SMILE surgery suits patients with dry eyes, thinner corneas, or higher ametropia. The procedures in SMILE surgery remain fully intact with a thinner cornea minimum of 480 micrometers as the tissue ablation does not go as deep. In traditional LASIK surgery, to regulate the tear film, the nerves in the upper corneal layer are retained to reduce the risk of dry eyes after the operation. With SMILE surgery, there is no strong feeling of a foreign body on the cornea-felt the eye, while in LASIK surgery, the treatment takes place inside the eye. The central concept behind SMILE surgery is to make the current laser procedure more stable, reliable, and long-term. SMILE surgery is free from all flap-related complications, which can be possible in other forms of LASIK. The cornea after the SMILE surgery is considered more stable as the incision made on the cornea is 80% smaller than the flap cut made during traditional LASIK surgery, also minimizing the chances of any corneal thinning and ectasia and dry eye.

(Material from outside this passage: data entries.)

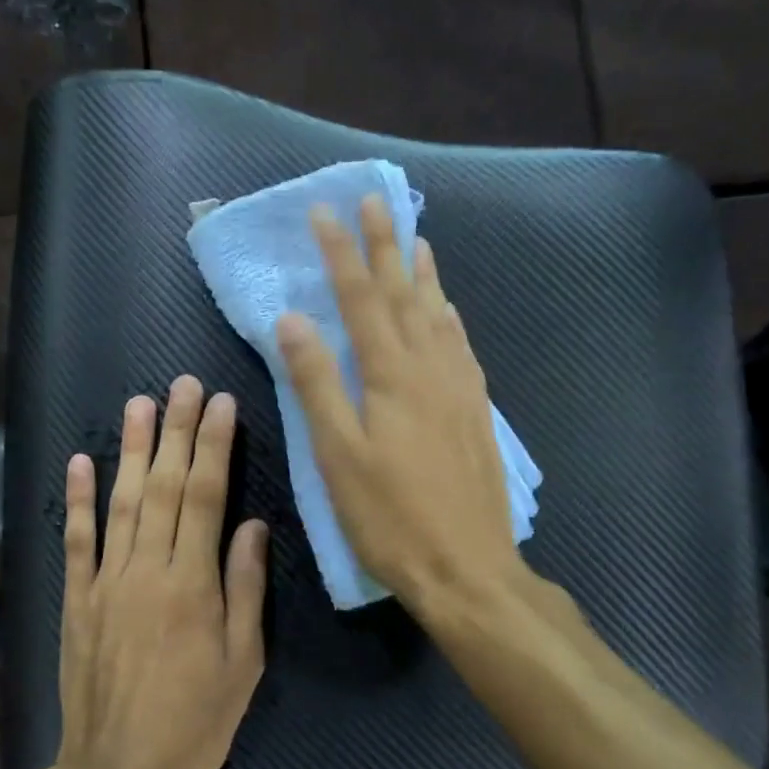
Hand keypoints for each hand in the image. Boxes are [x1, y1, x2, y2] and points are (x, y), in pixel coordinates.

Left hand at [53, 377, 268, 768]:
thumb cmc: (195, 721)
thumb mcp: (243, 662)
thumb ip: (246, 588)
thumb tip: (253, 525)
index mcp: (194, 583)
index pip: (206, 496)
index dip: (214, 446)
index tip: (219, 404)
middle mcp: (148, 569)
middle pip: (165, 487)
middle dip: (176, 431)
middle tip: (182, 384)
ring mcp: (107, 581)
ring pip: (122, 502)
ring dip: (131, 450)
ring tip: (138, 403)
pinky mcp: (78, 600)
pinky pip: (77, 542)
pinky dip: (78, 500)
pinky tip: (80, 462)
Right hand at [275, 196, 524, 616]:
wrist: (468, 567)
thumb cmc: (391, 516)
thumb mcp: (339, 454)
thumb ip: (317, 383)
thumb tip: (292, 320)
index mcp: (392, 374)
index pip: (361, 298)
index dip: (341, 253)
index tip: (325, 212)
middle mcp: (431, 367)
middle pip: (405, 293)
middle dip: (386, 244)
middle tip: (376, 201)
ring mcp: (459, 386)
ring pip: (439, 313)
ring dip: (423, 273)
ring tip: (415, 239)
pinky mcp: (475, 409)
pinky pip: (461, 345)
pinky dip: (450, 316)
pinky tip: (449, 310)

The SMILE indication for myopia and astigmatism is for sphere – 0.50 to 10.00 D, for cylinder – 0 to 5.00 D, and spherical equivalent – 0.50 to -12.50 D. After the SMILE surgery, 88% of people had a visual acuity of 20/20 or better. People have also stated less induction of optical aberrations after the SMILE surgery. The procedure behind the SMILE surgery is also fundamental first, the creation of the lenticule and the incision. In this step, an incision of 2 mm is created on the cornea to create the refractive lenticule. Then the lenticule is removed from the incision, and the cornea remains stable and undisrupted. This changes the shape of the cornea, thus achieving the desired correction as it will now change how light will bend into the eyes. This will allow the patient to see once again.